Akhirnya pak Arsenio bisa bernafas lega, dua Minggu yang mendebarkan sudah terlewati, dan sekarang nona Janeta tinggal pemulihan dan rutin kontrol ke depannya.


Kalau begitu kami pamit dulu ya pak Arsenio kata dokter Martin berlalu dan diikuti oleh para perawat.


Akhirnya semua orang di Klinik Safety X sudah tahu kalau aku mencintai Janeta, agen kebanggaan Safety X.


Aku kembali mendekati Janeta, aku tidak tahu harus berbicara apa dengan Janeta yang aku tahu jati dan perasaan ku sangat senang.


Selamat datang sayang..... kataku sambil mencium pipinya.....


Tx .... bang, sudah sabar dan setia menunggu Janeta, katanya dengan pelan.


Sudah menjadi kewajiban abang menunggumu dan abang akan disini terus sampai kamu bangun....


Abang tidak tahu tanpa dirimu hari - hari abang terasa sepi.

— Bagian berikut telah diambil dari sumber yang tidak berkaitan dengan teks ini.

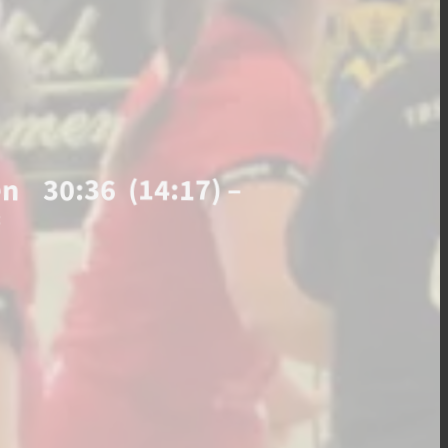
n 30:36 (14:17) –
“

Abang gak kuat gak ada kamu,


rasanya nafas abang berkurang separuh.... dan abang gak tahu harus melakukan apa agar kamu segera bangun.


Kamu lama bangun nya Net,


abang kira kamu gak kangen sama abang dan Putra,


Putra nanyain kamu Net, dia nangis dan merajuk terus..... kami kerepotan dengan tingkahnya.

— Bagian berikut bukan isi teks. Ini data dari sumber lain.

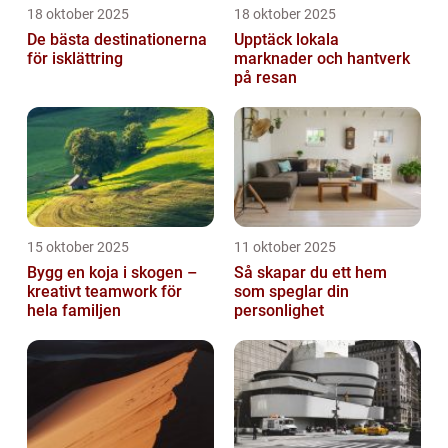
18 oktober 2025
18 oktober 2025
De bästa destinationerna
Upptäck lokala
för isklättring
marknader och hantverk
på resan
15 oktober 2025
11 oktober 2025
Bygg en koja i skogen –
Så skapar du ett hem
kreativt teamwork för
som speglar din
hela familjen
personlighet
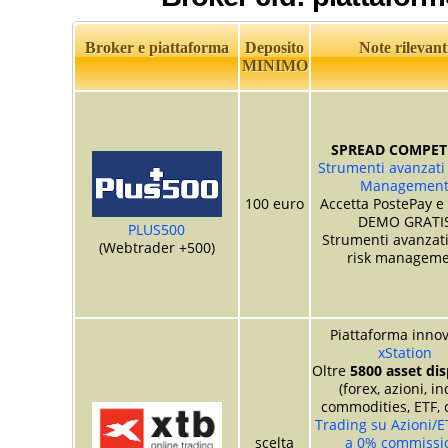
Broker e piattaforma
Deposito
Note rilevant
MINIMO
SPREAD COMPETI
Strumenti avanzati 
Managemen
100 euro
Accetta PostePay e
DEMO GRATI
PLUS500
Strumenti avanzati
(Webtrader +500)
risk manageme
Piattaforma innov
xStation
Oltre
5800 asset dis
(forex, azioni, in
commodities, ETF, 
Trading su Azioni/E
scelta
a 0% commissi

Besok Putra dan Jery akan kesini pasti dia senang ketemu sama kamu, selama ini aku bilang kalau kamu masih tugas diluar kota.

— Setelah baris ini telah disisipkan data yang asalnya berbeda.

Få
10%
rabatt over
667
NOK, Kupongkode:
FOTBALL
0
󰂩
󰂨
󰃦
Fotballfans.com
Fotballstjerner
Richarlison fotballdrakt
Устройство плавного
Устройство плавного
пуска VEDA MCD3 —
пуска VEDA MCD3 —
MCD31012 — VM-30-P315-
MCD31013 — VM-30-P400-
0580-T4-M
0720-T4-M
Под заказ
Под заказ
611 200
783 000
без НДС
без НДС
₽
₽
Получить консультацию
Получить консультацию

Aku frustasi tanpa kamu Net, rengekku sambil melihatnya dengan wajah melasku.


Janeta tersenyum manis mendengarkan ocehan ku dan melihat expresi wajahku yang memelas.


Abang lucu dan menggemaskan kata Janeta,


Janeta kangen Abang......


Janeta kangen Putra...... katanya pelan.


Karena dia belum diperbolehkan banyak bicara,....dan dia harus banyak istirahat agar cepat fase pemulihan nya.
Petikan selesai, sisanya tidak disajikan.